(Transcribed page text)
>>>>>

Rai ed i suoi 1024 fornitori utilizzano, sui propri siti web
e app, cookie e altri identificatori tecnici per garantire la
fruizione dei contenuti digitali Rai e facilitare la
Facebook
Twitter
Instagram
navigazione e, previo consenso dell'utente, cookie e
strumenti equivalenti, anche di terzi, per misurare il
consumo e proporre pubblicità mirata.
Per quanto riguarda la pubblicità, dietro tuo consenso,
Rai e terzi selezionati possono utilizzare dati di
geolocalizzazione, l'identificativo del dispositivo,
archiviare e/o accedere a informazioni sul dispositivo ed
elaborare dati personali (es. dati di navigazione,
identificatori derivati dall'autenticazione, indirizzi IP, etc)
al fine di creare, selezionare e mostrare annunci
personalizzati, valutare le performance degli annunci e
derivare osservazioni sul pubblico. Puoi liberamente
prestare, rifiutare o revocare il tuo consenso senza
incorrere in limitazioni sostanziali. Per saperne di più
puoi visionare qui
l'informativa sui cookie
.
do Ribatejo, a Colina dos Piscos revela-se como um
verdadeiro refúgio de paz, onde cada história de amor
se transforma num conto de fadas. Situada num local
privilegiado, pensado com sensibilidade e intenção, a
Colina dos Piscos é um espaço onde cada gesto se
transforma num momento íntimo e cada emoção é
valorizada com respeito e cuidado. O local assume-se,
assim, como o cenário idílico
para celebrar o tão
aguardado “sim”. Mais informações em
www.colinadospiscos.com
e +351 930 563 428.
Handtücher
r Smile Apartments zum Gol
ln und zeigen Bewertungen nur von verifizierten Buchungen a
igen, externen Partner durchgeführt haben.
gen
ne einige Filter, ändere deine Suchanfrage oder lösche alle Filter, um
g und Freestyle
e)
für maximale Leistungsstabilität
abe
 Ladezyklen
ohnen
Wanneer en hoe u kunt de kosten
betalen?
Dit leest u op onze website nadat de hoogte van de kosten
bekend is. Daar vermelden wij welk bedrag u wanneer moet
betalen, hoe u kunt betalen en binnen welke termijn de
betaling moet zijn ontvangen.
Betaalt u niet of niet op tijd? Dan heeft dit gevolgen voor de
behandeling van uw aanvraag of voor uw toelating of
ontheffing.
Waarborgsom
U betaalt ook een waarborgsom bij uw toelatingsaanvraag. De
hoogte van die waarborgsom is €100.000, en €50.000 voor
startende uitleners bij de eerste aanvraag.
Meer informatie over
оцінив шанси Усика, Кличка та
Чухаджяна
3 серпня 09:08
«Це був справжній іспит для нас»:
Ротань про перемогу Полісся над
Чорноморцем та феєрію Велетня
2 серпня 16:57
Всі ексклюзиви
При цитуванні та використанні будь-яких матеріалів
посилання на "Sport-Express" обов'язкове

<<<<<

Express every line of the data above as a JSON list of strings, one string per line. Leave out any blank lines.

[
  "Rai ed i suoi 1024 fornitori utilizzano, sui propri siti web",
  "e app, cookie e altri identificatori tecnici per garantire la",
  "fruizione dei contenuti digitali Rai e facilitare la",
  "Facebook",
  "Twitter",
  "Instagram",
  "navigazione e, previo consenso dell'utente, cookie e",
  "strumenti equivalenti, anche di terzi, per misurare il",
  "consumo e proporre pubblicità mirata.",
  "Per quanto riguarda la pubblicità, dietro tuo consenso,",
  "Rai e terzi selezionati possono utilizzare dati di",
  "geolocalizzazione, l'identificativo del dispositivo,",
  "archiviare e/o accedere a informazioni sul dispositivo ed",
  "elaborare dati personali (es. dati di navigazione,",
  "identificatori derivati dall'autenticazione, indirizzi IP, etc)",
  "al fine di creare, selezionare e mostrare annunci",
  "personalizzati, valutare le performance degli annunci e",
  "derivare osservazioni sul pubblico. Puoi liberamente",
  "prestare, rifiutare o revocare il tuo consenso senza",
  "incorrere in limitazioni sostanziali. Per saperne di più",
  "puoi visionare qui",
  "l'informativa sui cookie",
  ".",
  "do Ribatejo, a Colina dos Piscos revela-se como um",
  "verdadeiro refúgio de paz, onde cada história de amor",
  "se transforma num conto de fadas. Situada num local",
  "privilegiado, pensado com sensibilidade e intenção, a",
  "Colina dos Piscos é um espaço onde cada gesto se",
  "transforma num momento íntimo e cada emoção é",
  "valorizada com respeito e cuidado. O local assume-se,",
  "assim, como o cenário idílico",
  "para celebrar o tão",
  "aguardado “sim”. Mais informações em",
  "www.colinadospiscos.com",
  "e +351 930 563 428.",
  "Handtücher",
  "r Smile Apartments zum Gol",
  "ln und zeigen Bewertungen nur von verifizierten Buchungen a",
  "igen, externen Partner durchgeführt haben.",
  "gen",
  "ne einige Filter, ändere deine Suchanfrage oder lösche alle Filter, um",
  "g und Freestyle",
  "e)",
  "für maximale Leistungsstabilität",
  "abe",
  " Ladezyklen",
  "ohnen",
  "Wanneer en hoe u kunt de kosten",
  "betalen?",
  "Dit leest u op onze website nadat de hoogte van de kosten",
  "bekend is. Daar vermelden wij welk bedrag u wanneer moet",
  "betalen, hoe u kunt betalen en binnen welke termijn de",
  "betaling moet zijn ontvangen.",
  "Betaalt u niet of niet op tijd? Dan heeft dit gevolgen voor de",
  "behandeling van uw aanvraag of voor uw toelating of",
  "ontheffing.",
  "Waarborgsom",
  "U betaalt ook een waarborgsom bij uw toelatingsaanvraag. De",
  "hoogte van die waarborgsom is €100.000, en €50.000 voor",
  "startende uitleners bij de eerste aanvraag.",
  "Meer informatie over",
  "оцінив шанси Усика, Кличка та",
  "Чухаджяна",
  "3 серпня 09:08",
  "«Це був справжній іспит для нас»:",
  "Ротань про перемогу Полісся над",
  "Чорноморцем та феєрію Велетня",
  "2 серпня 16:57",
  "Всі ексклюзиви",
  "При цитуванні та використанні будь-яких матеріалів",
  "посилання на \"Sport-Express\" обов'язкове"
]